Taiwanese-backed developer and investment platform Shayher Group has filed plans to build two residential towers within the grim, bluestone walls of Melbourne’s 170-year-old Pentridge Prison.
Plans before Heritage Victoria show a total of 245 apartments within two buildings—one of 11 storeys and the other of 12—sitting on land between the prison’s historic A Division cell block and the 6m-high walls running along Champ Street, at Coburg.
Three levels of basement parking for 260 cars and 345 bicycles will be accessed via Moonering Drive, which runs through part of the 6.7ha that was once the country’s most feared correctional facility.

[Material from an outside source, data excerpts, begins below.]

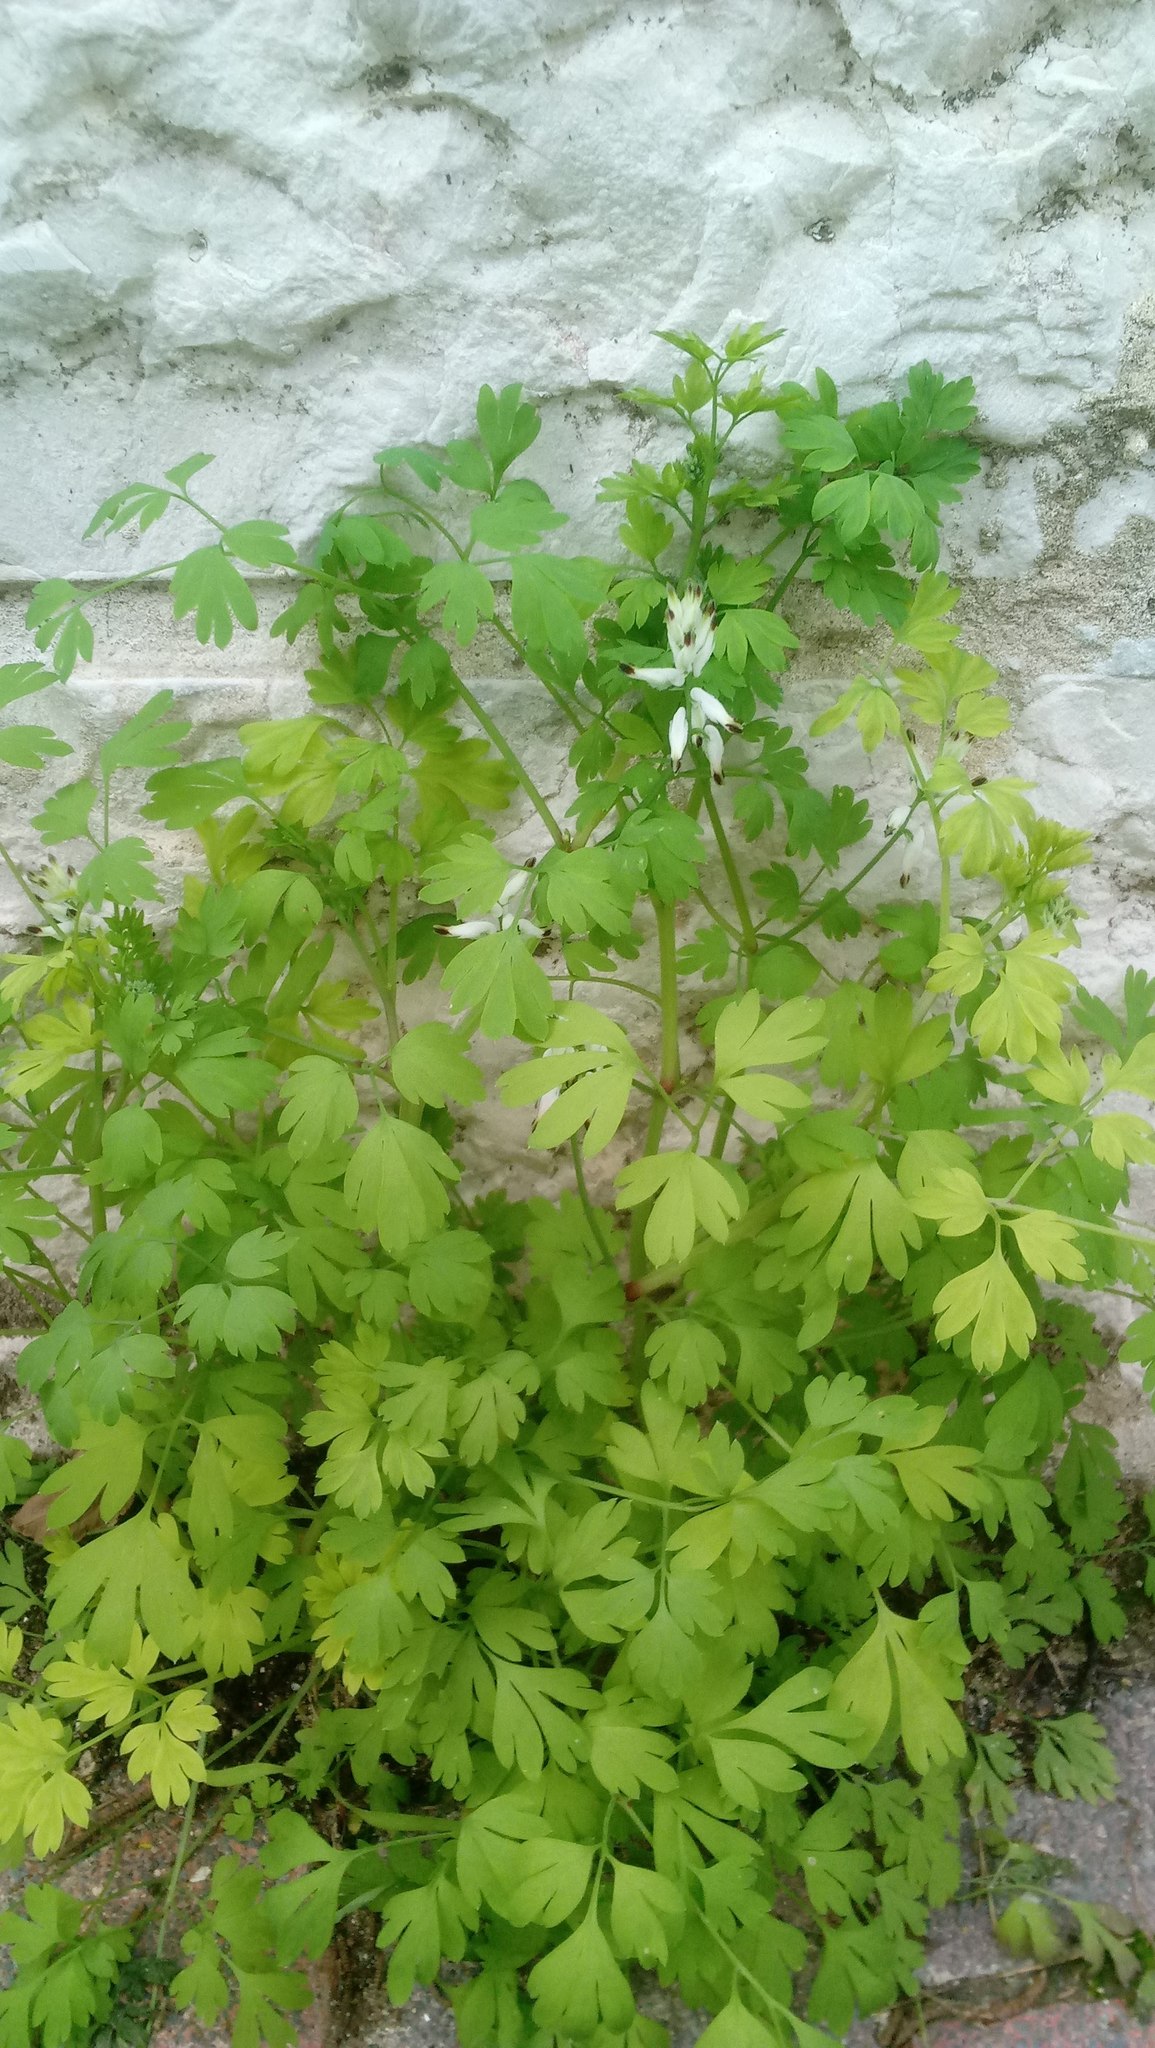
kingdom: Plantae
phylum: Tracheophyta
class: Magnoliopsida
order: Ranunculales
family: Papaveraceae
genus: Fumaria
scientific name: Fumaria capreolata
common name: White ramping-fumitory
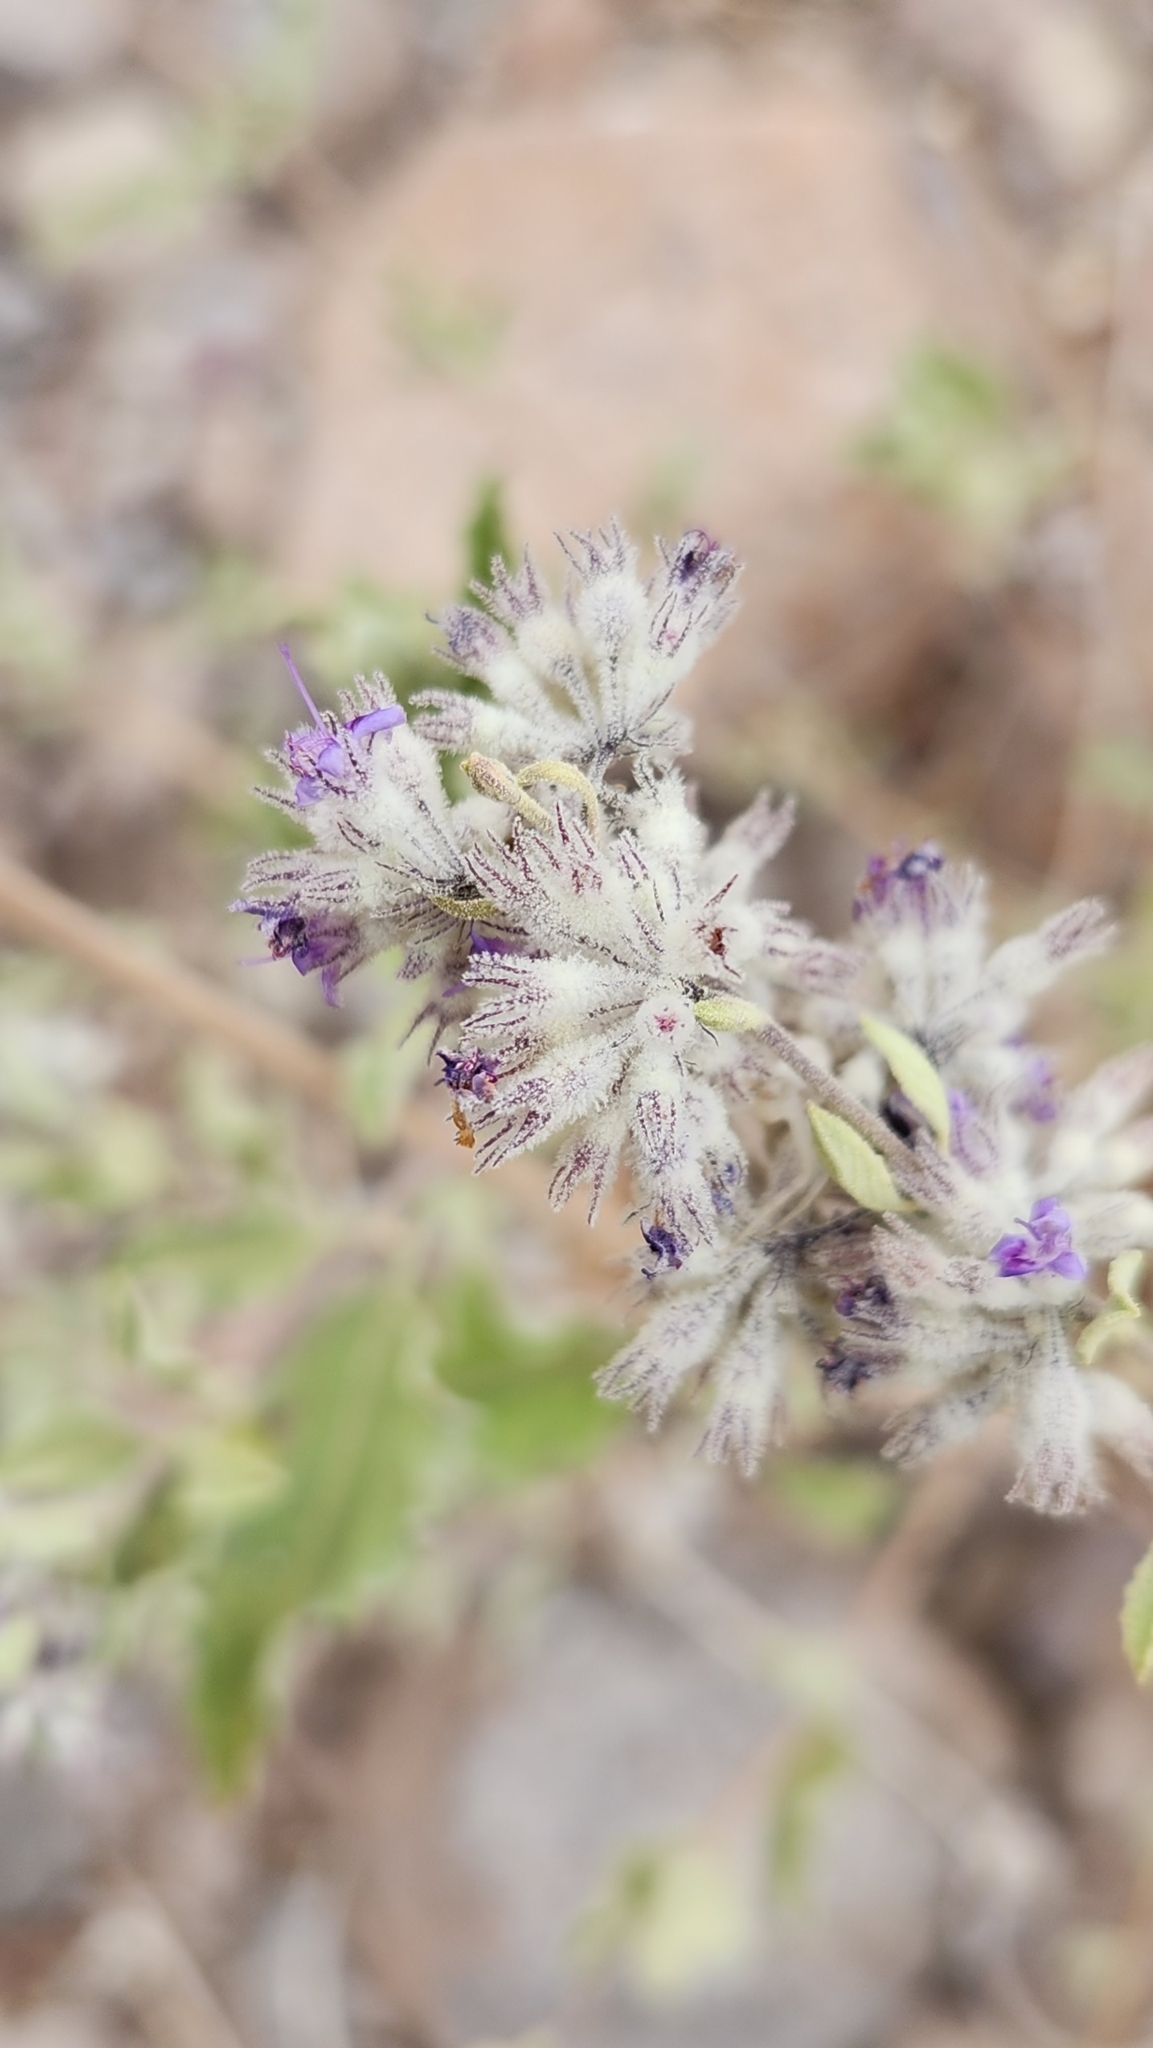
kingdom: Plantae
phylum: Tracheophyta
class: Magnoliopsida
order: Lamiales
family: Lamiaceae
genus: Condea
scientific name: Condea emoryi
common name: Chia
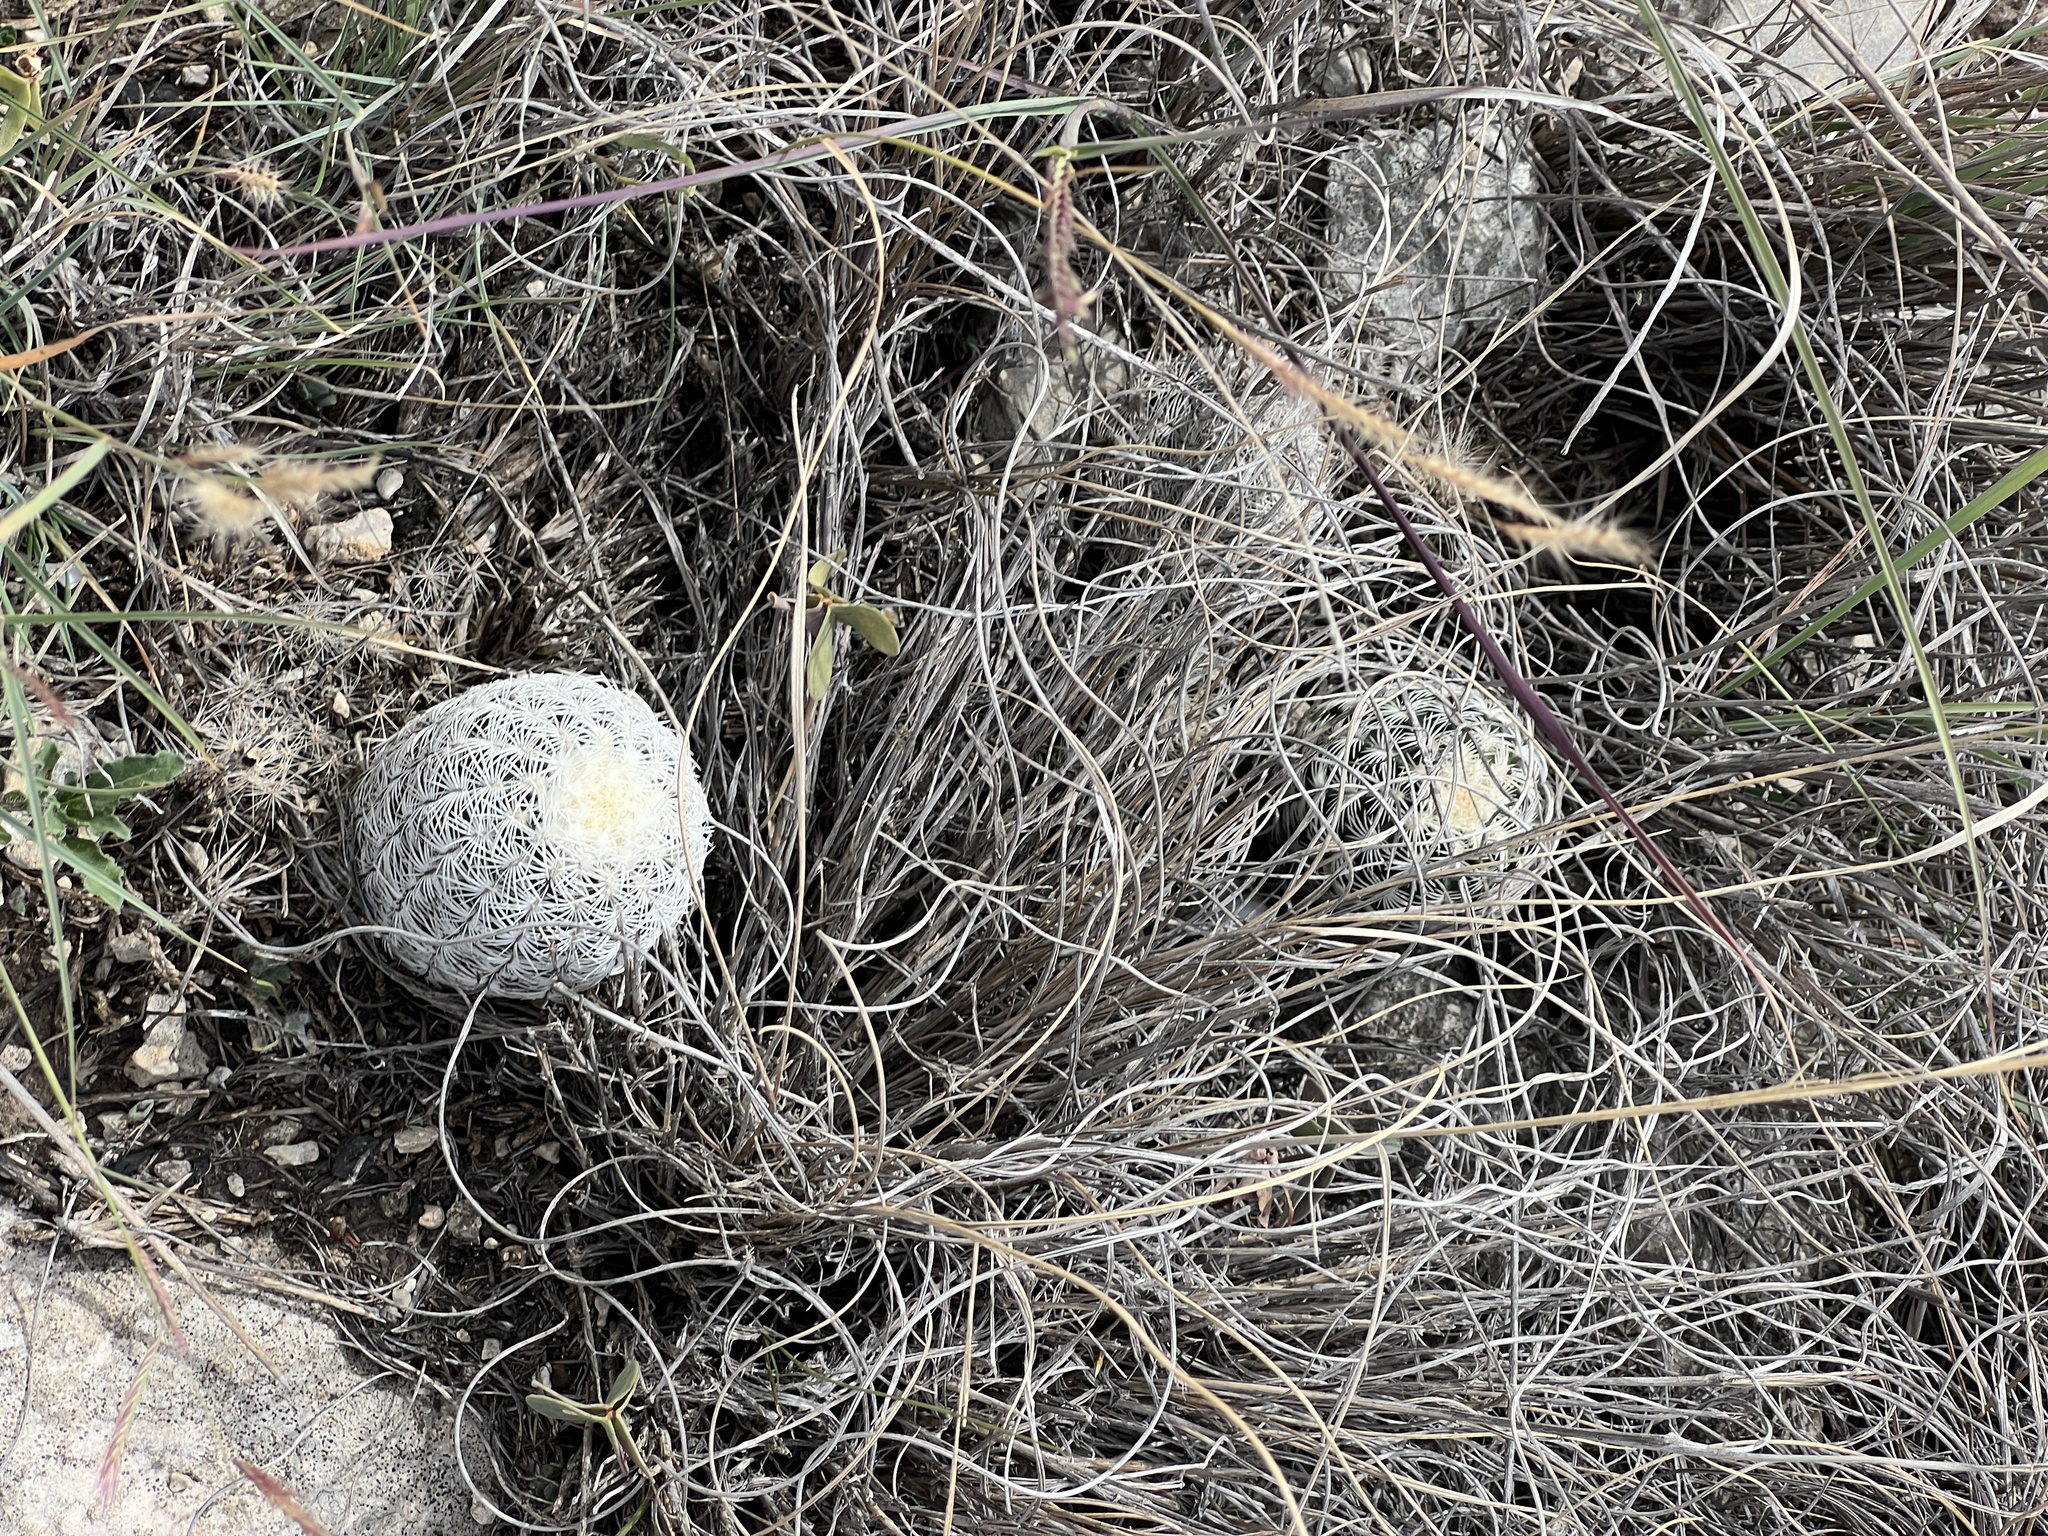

Estimated construction costs are $70 million.
Melbourne-based CHT Architects designed the two buildings—one of 109 apartments and the other with 136—which will rise either side of the existing Champ Street gate. Landscaped courtyards are planned between the two buildings, as well as Division A.
The developer is also seeking a single opening in the original bluestone wall to the southwestern yard of A Division for pedestrian access.
Brisbane-based Shayher Group, part of the giant Taiwanese apartment developer Par Jar Group, acquired the derelict northern half of the prison in 2013.
And in the decade since, large parts of the prison have been carefully and painstakingly converted to a $1-billion entertainment and lifestyle precinct, 20 minutes north of Melbourne’s centre.
The 6km of 60cm-thick walls—which at various times in history have held the likes of bushranger Ned Kelly, armed robber Mark ‘Chopper’ Read, and the last man to hang in Australia, Ronald Joseph Ryan—now house a shopping mall, 15-screen cinema, a craft brewery, wine bar, restaurant, an apartment tower, townhouses and the 106-key Adina apartment hotel.
Two main documents dictate development and conservation at Pentridge Prison.
The Conservation Management Plan (CMP) was first drawn up in August, 1996—just after the prison closed—but amended in 2016 to take account of the Shayher Group-owned portion of the site. And the Pentridge Coburg Design Guidelines and Masterplan, of 2014.
Shayher’s two new residential buildings are identified as Buildings One and Two on the latter of the two documents, although the current plans before Heritage Victoria are amendments that, among other things, add two levels to each of the towers.
Melbourne-based heritage consultants Bryce Raworth Heritage said the Conservation Management Plan had set out policies for the development of Pentridge Prison.
Quoting from the CMP, Bryce Raworth wrote: “Although it is critical to minimise the impact that development of the Pentridge site will have upon the fabric of structures of primary significance, and upon the significance of the site as a whole, it is also important to recognise that a degree of development is necessary in order to make the place a vibrant living and working environment that is economically sustainable into the future”.
Bryce Raworth’s Heritage Impact Statement said multi-storey buildings were necessary to help create the facilities required for a body corporate big enough to carry the costs of sustaining the site.
“As the site will be owned and managed by a body corporate rather than by a public authority, there must be a sufficient population base to ensure that annual body corporate fees and other costs are not excessive, as this will undermine the viability of the development as a whole,” the consultants wrote.
“The approach is based on the need to balance positive economic outcomes in this precinct against the costs incurred in the conservation of significant buildings.”
Constructed between 1860 and 1865, A Division’s double-storey bluestone cell block was originally intended as a separate female prison. It served in that capacity for less than a year, before the women were transferred back to the Melbourne Gaol.
A south wing of 67 cells was added, using prison labour, in the 1890s. In later years A Division held short-term petty male criminals and car thieves.
Public comment on plans for the two residential towers closed this week.
Heritage Victoria now has 60 days to consider the impact the proposed development will have on the heritage listing. The council will consider all other aspects of the proposal.